Sometime in those blessèd days on that holy place, God will sneak up on me and whisper in my ear ‘Andrew, I love you’.
‘No you don’t’ I reply instantly.
‘Oh but I do’ our Beloved replies instantly.
And we enter into a pantomime script routine that eventually brings me to my knees and through tear stained eyes I whisper back ‘thank you’.
I can’t escape the tide of God’s love. I can’t run away. I have to admit that no matter how ugly and unlovely I find myself to me God looks at me, God looks at all of God’s children, smiles, and says ‘with you I am well pleased.’
A Retreat is a Lockdown of God’s Love.
Much as Lent, when entered into fully, can become.
In Lent God, as Cliff Richard sang, says ‘I’m gonna give you, forty days to get back home’ …to my love.’
Friends use this precious time wisely. Take the opportunity provided by our physical lockdown, social distancing, and self-shielding to turn our eyes and ears Godward.
This is the centre of the Gospel; God loves you and sent his Son to show how deep and wide and broad and high that love is.
Let us not pass up this time to take the slogan ‘Hands, Face, Space’ into our journey of faith.
This Lent may we;
Lift up our hands in prayer
Turn our faces towards God
And makes space to hear God’s love song for us.

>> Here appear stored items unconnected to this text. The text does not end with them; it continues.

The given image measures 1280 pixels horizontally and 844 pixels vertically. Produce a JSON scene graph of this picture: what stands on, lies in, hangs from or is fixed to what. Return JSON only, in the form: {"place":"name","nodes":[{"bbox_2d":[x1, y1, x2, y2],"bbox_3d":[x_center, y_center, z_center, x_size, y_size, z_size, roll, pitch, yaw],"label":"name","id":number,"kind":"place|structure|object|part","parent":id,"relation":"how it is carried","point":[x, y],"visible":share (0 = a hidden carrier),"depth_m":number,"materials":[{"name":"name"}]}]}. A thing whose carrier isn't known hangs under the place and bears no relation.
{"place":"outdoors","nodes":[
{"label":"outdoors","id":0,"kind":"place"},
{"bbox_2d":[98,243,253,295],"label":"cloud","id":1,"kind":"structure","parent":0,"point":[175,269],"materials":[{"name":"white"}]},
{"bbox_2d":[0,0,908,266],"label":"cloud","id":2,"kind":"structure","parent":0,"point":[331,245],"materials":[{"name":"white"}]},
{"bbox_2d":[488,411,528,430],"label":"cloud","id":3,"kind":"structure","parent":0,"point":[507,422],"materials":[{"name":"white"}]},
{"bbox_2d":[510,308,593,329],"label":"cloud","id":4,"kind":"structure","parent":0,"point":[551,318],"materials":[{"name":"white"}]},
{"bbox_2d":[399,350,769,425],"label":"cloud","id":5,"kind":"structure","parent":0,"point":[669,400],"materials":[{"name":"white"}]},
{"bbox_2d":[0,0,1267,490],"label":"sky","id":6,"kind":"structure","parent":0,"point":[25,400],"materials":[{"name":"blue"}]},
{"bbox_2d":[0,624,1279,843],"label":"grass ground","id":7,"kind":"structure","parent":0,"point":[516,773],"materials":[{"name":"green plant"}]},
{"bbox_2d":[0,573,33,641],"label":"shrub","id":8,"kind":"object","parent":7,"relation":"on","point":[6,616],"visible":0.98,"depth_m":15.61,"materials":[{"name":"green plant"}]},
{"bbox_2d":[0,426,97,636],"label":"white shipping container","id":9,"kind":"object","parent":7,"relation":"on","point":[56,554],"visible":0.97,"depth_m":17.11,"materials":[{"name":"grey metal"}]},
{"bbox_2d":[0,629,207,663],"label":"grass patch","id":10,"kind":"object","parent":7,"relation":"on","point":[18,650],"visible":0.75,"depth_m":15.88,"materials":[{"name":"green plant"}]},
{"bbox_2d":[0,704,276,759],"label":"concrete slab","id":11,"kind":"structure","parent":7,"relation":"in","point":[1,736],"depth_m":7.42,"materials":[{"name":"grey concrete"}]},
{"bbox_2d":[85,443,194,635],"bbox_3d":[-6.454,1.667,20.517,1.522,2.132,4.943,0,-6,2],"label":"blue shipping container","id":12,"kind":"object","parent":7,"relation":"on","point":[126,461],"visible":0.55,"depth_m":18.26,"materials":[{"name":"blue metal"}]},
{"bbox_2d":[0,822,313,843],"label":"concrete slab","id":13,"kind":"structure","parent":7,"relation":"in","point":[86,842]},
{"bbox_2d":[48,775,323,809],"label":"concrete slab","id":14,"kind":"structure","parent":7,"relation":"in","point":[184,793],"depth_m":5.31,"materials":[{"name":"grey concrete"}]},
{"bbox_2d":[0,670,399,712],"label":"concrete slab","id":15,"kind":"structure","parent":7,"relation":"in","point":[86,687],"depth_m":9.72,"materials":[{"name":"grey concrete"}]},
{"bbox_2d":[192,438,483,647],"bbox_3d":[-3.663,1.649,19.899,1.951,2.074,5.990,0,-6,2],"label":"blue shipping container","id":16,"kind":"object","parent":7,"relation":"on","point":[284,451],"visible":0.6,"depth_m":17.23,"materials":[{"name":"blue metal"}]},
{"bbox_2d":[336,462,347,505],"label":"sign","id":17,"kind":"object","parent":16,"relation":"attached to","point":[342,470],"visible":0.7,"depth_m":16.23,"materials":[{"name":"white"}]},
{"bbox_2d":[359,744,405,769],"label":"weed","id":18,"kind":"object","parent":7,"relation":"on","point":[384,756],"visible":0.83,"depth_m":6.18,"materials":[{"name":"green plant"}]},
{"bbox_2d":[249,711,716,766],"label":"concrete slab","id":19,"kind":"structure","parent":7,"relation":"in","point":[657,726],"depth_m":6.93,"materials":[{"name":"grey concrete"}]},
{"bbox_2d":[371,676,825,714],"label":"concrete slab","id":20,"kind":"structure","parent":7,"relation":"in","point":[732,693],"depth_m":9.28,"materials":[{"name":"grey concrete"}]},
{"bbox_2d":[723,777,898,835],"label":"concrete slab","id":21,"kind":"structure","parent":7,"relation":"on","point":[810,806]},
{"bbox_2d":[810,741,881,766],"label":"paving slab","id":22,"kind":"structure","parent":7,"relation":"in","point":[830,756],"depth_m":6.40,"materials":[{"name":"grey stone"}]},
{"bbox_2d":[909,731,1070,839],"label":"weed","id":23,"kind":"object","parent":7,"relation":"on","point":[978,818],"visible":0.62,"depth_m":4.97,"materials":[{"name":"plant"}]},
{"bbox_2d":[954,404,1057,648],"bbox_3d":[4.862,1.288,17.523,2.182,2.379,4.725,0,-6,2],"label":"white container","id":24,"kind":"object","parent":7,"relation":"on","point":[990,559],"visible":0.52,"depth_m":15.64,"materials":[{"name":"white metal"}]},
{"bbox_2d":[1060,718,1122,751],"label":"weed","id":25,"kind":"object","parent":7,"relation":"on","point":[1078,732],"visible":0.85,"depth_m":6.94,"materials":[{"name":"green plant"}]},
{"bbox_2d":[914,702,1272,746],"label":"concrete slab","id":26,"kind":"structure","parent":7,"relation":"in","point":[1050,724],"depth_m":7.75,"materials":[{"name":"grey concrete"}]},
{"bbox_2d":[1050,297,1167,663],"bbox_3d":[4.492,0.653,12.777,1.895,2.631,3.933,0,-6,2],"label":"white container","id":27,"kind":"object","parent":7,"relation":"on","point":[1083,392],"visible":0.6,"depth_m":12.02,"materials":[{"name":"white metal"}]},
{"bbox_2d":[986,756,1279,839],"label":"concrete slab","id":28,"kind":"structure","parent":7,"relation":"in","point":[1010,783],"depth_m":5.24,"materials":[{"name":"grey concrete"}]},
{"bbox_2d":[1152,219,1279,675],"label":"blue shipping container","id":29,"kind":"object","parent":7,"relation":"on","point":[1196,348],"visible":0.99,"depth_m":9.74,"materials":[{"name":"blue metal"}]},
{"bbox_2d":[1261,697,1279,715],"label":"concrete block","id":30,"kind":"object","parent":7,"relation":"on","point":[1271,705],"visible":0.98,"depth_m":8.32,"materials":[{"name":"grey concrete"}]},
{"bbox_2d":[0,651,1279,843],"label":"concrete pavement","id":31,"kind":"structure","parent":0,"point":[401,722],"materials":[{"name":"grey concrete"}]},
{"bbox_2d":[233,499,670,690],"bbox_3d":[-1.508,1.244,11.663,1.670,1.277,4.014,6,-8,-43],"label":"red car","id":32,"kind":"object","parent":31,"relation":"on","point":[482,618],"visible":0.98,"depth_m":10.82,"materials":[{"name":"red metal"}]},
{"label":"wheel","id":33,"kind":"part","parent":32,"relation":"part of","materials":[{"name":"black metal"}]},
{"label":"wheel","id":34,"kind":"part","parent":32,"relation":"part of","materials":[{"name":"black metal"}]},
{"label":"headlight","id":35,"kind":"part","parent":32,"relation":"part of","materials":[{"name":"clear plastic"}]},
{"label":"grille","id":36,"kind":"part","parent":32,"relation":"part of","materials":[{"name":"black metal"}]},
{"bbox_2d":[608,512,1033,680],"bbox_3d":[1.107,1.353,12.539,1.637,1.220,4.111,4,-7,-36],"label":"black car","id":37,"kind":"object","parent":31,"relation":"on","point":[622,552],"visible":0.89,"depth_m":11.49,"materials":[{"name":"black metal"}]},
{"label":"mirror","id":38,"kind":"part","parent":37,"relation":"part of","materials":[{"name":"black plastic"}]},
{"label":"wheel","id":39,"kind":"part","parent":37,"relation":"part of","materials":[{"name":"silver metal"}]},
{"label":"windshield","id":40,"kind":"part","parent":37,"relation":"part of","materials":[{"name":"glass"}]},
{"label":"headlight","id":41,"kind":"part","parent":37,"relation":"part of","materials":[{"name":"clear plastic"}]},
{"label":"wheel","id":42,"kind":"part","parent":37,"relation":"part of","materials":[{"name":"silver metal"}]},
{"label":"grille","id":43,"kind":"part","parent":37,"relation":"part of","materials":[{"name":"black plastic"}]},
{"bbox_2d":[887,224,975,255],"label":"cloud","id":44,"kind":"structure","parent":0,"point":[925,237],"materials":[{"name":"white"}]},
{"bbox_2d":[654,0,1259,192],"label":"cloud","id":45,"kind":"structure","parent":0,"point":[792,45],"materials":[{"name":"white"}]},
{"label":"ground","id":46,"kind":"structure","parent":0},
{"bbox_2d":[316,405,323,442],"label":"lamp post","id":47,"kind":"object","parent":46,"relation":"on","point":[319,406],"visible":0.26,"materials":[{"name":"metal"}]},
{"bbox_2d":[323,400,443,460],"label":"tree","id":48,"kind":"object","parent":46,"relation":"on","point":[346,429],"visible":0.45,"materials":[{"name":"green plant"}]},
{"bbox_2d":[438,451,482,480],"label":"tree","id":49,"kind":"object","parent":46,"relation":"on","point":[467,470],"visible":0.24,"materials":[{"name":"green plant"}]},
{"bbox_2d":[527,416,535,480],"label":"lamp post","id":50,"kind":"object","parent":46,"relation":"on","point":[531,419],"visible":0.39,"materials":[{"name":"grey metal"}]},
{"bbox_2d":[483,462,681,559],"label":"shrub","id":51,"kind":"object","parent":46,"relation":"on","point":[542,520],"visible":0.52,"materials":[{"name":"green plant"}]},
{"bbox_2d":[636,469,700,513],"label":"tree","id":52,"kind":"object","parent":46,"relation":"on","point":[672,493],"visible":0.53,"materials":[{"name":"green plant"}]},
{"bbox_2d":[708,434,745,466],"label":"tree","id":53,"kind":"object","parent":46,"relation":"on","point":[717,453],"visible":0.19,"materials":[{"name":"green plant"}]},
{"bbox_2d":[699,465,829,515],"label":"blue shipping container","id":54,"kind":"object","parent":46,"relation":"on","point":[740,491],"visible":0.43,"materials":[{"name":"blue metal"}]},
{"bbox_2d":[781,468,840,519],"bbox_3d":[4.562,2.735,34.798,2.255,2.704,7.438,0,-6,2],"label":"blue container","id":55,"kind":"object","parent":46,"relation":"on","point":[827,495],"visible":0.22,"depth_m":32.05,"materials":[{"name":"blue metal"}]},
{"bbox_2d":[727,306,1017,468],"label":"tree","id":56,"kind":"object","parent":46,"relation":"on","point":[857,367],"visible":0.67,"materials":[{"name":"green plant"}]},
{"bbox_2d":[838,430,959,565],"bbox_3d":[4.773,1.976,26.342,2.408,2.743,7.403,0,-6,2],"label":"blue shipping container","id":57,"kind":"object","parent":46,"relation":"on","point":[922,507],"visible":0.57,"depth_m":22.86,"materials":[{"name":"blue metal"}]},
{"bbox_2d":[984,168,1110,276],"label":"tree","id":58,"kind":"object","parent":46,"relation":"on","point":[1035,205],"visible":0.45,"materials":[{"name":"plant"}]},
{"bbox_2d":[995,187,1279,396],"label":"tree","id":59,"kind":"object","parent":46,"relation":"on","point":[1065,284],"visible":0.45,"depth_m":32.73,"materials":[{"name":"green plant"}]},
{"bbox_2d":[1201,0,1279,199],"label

Prayer of the Tides – from St Mary’s Church, Holy Island
From the flowing of the tide to its ebbing
From the waxing of life to its waning
Of your peace provide us
Of your life lead us
Of your goodness give us
Of your grace grant us
Of your power protect us
Of your love lift us
And in your arms accept us
From the ebbing of the tide to its flowing
From the waning of life to its waxing.